DATA LISTING section start
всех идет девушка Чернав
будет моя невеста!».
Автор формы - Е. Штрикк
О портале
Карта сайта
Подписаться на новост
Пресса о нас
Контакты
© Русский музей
DATA LISTING section end
PROBLEM TO WORK ON ::
An exact copy of the listing above is what this exercise asks for.

THE ANSWER ::
всех идет девушка Чернав
будет моя невеста!».
Автор формы - Е. Штрикк
О портале
Карта сайта
Подписаться на новост
Пресса о нас
Контакты
© Русский музей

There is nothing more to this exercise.